Montrez, en les recopiant, toutes les lignes ci-dessous qui contiennent le mot « point ».

------ ENTRÉES EXTRAITES ------

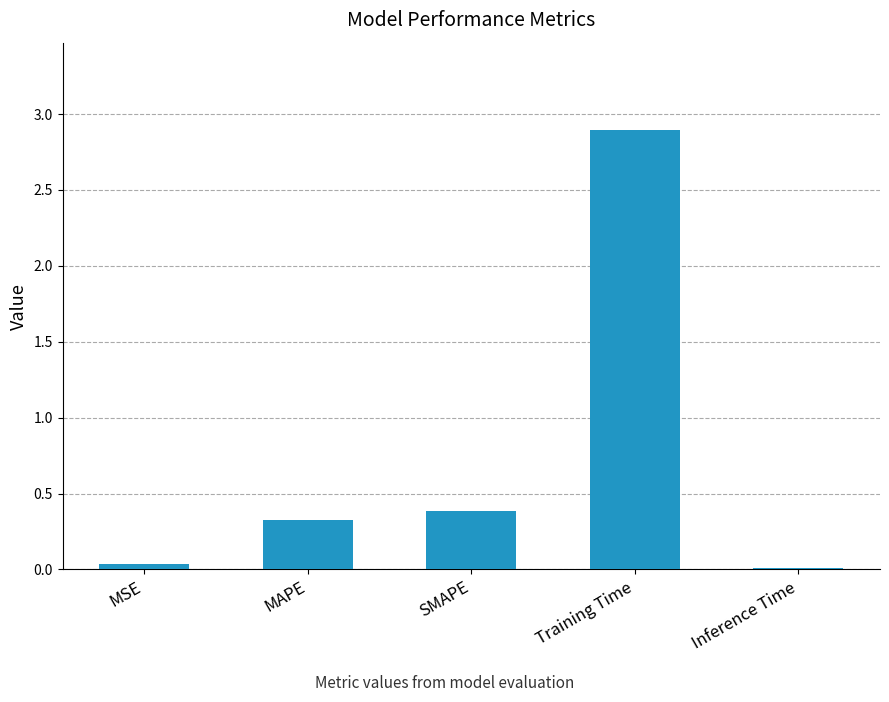

What is the sum of all values?

3.7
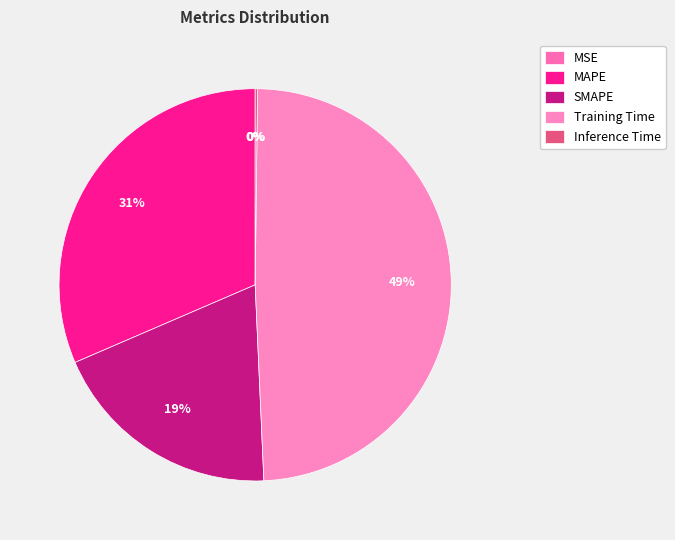

To the nearest percent, what is the difference between the largest and smallest slice percentages?

49%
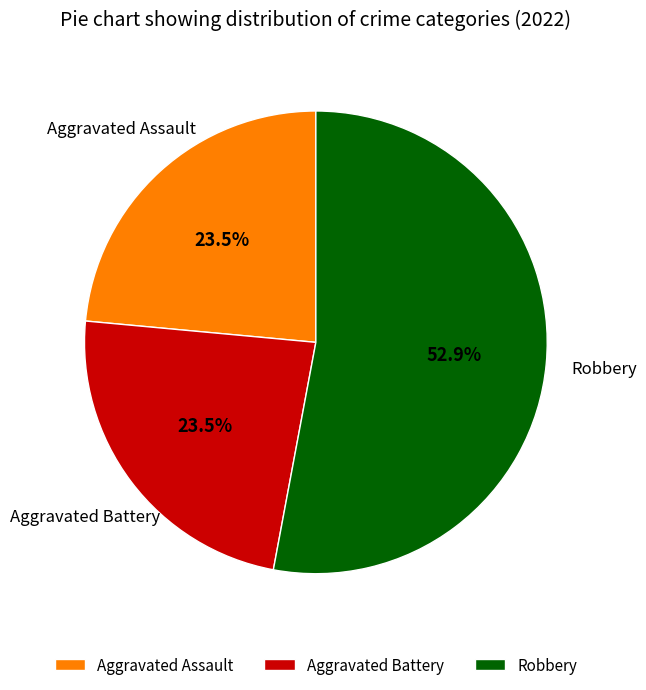

How many segments does this pie chart have?

3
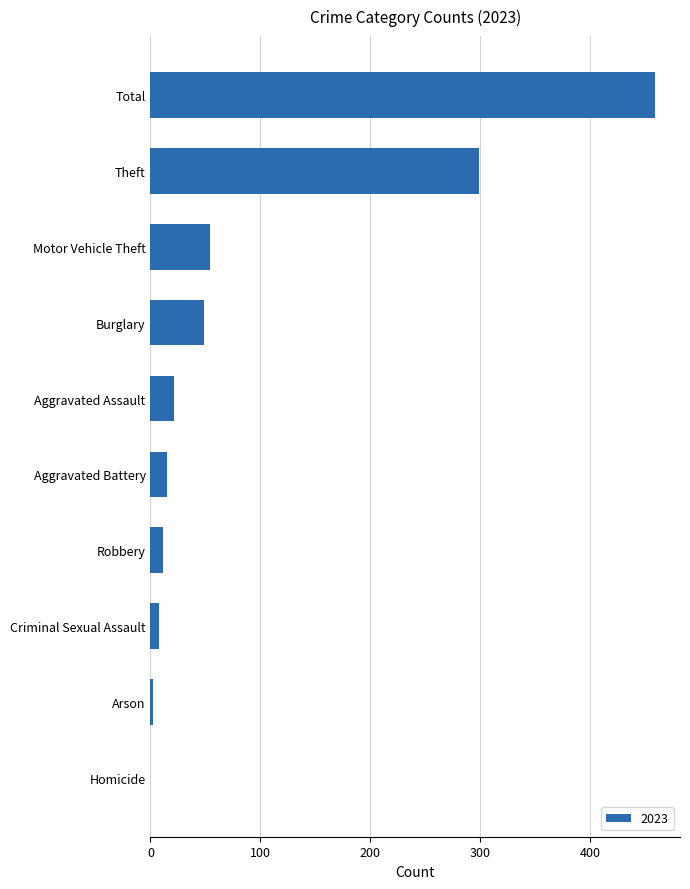

The value at Homicide is 0. True or false?

True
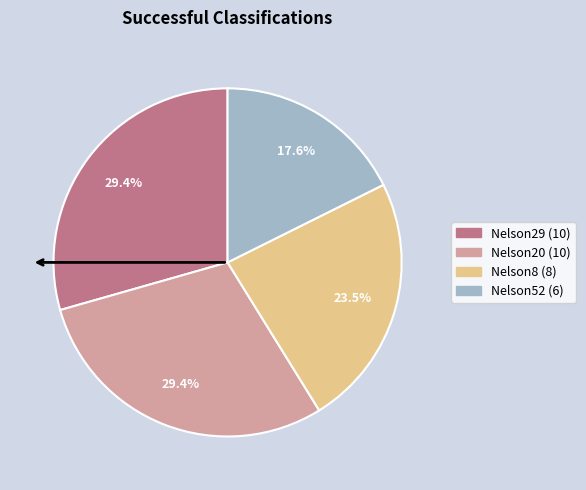

How many segments does this pie chart have?

4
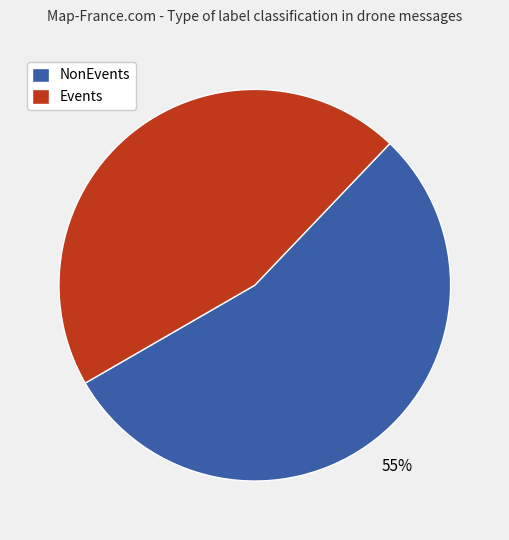

To the nearest percent, what is the average slice percentage?

50%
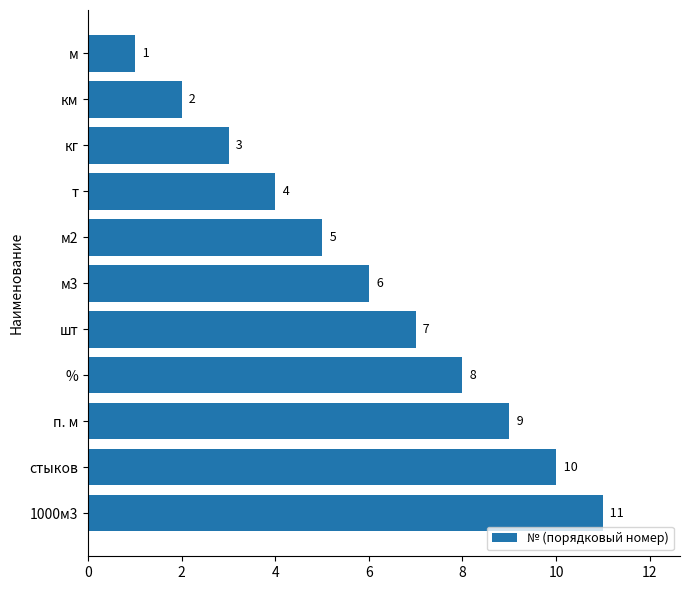

What is the ratio of the value at т to the value at %?

0.5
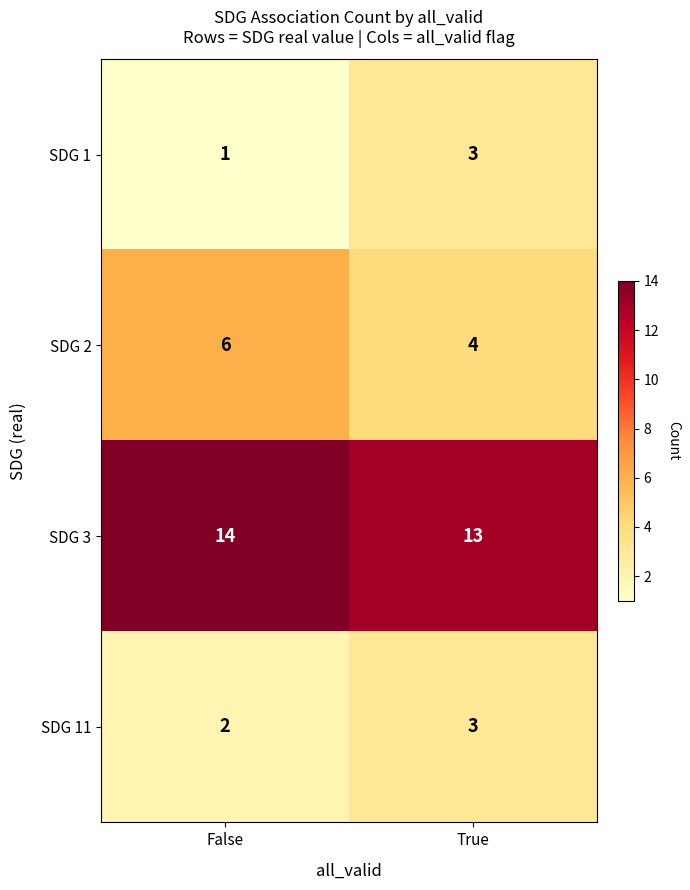

What is the minimum value shown in the chart?

1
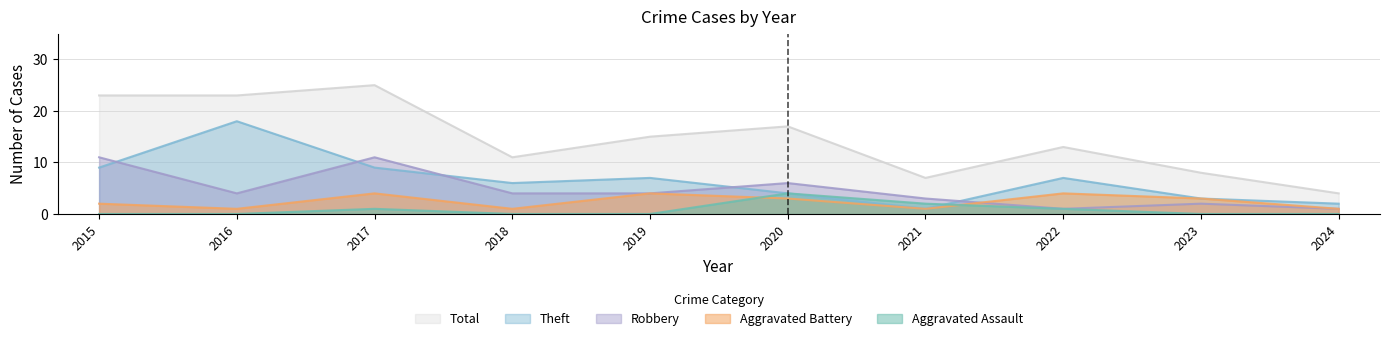

What is the sum of the Aggravated Battery values at 2016 and 2018?

2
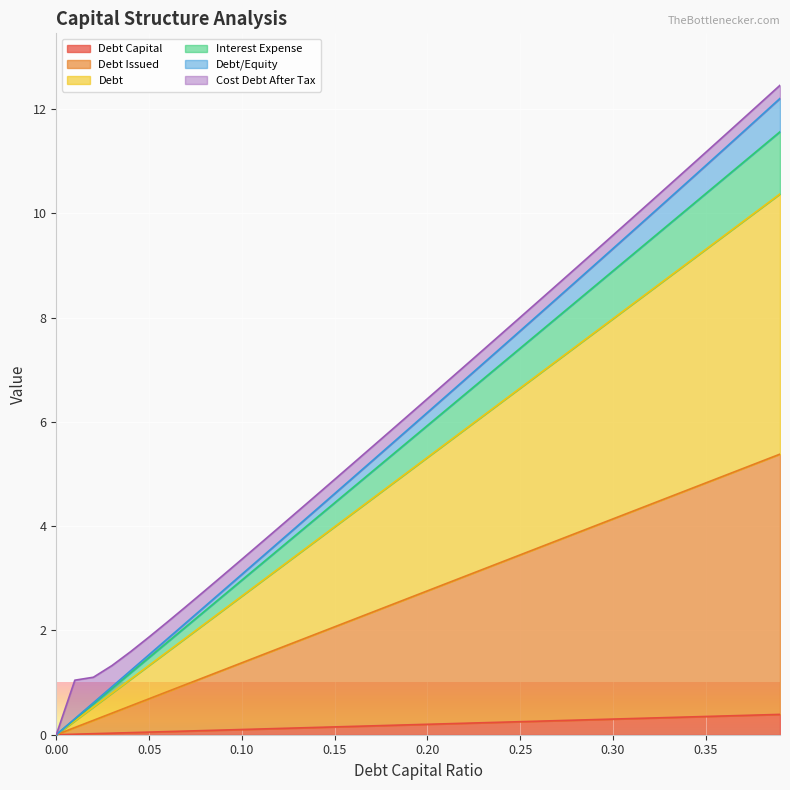

Does the chart display data point markers on the line(s)?

No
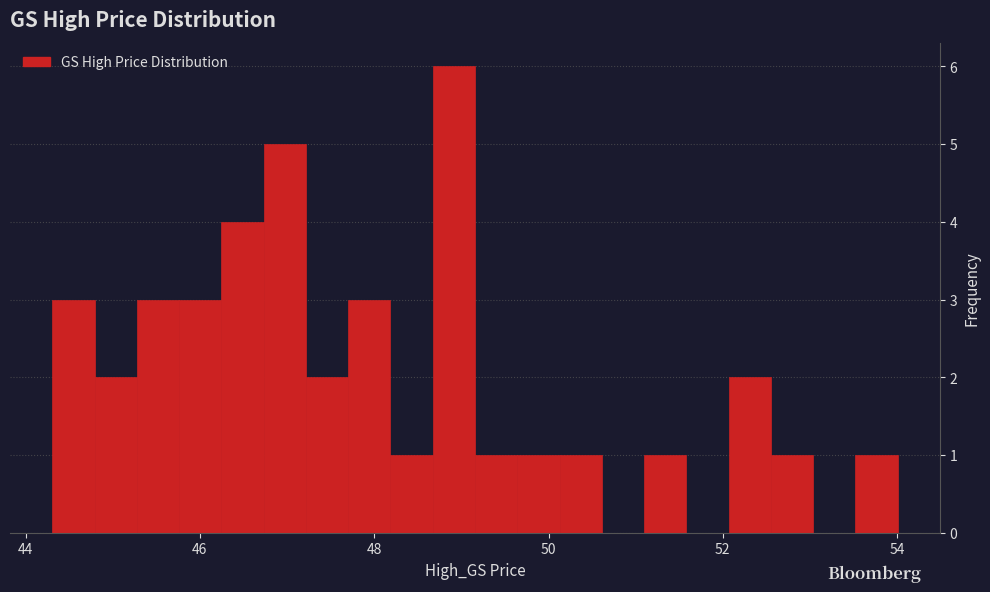

Read against the x-axis, roughly where is the centre of the tallest bar?

49.0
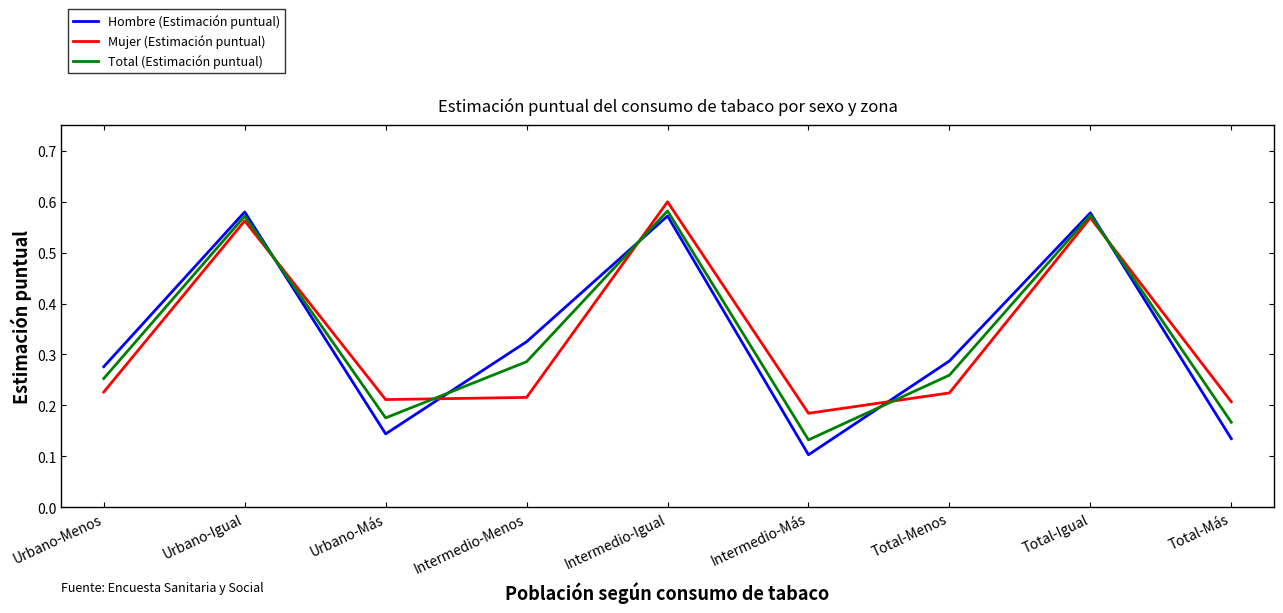

At which label does Hombre (Estimación puntual) reach its minimum?

Intermedio-Más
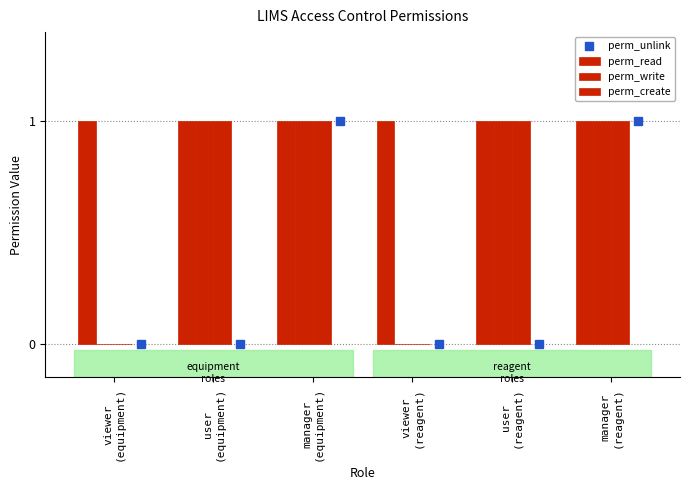

What is the highest value of the perm_read series?

1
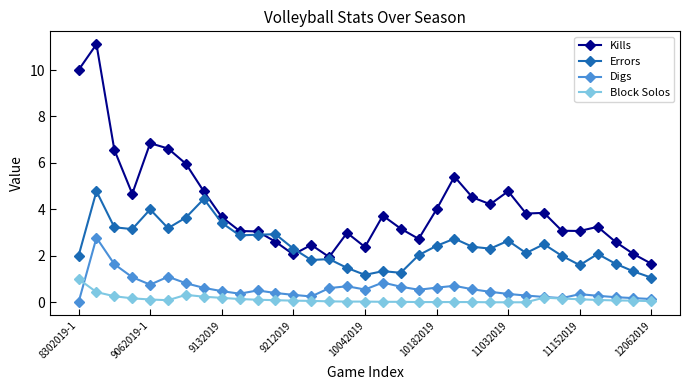

What is the value of the Kills point at the 24th from the left?

4.2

------

ESPACE RÉPONSE
Does the chart display data point markers on the line(s)?
What is the value of the Kills point at the 24th from the left?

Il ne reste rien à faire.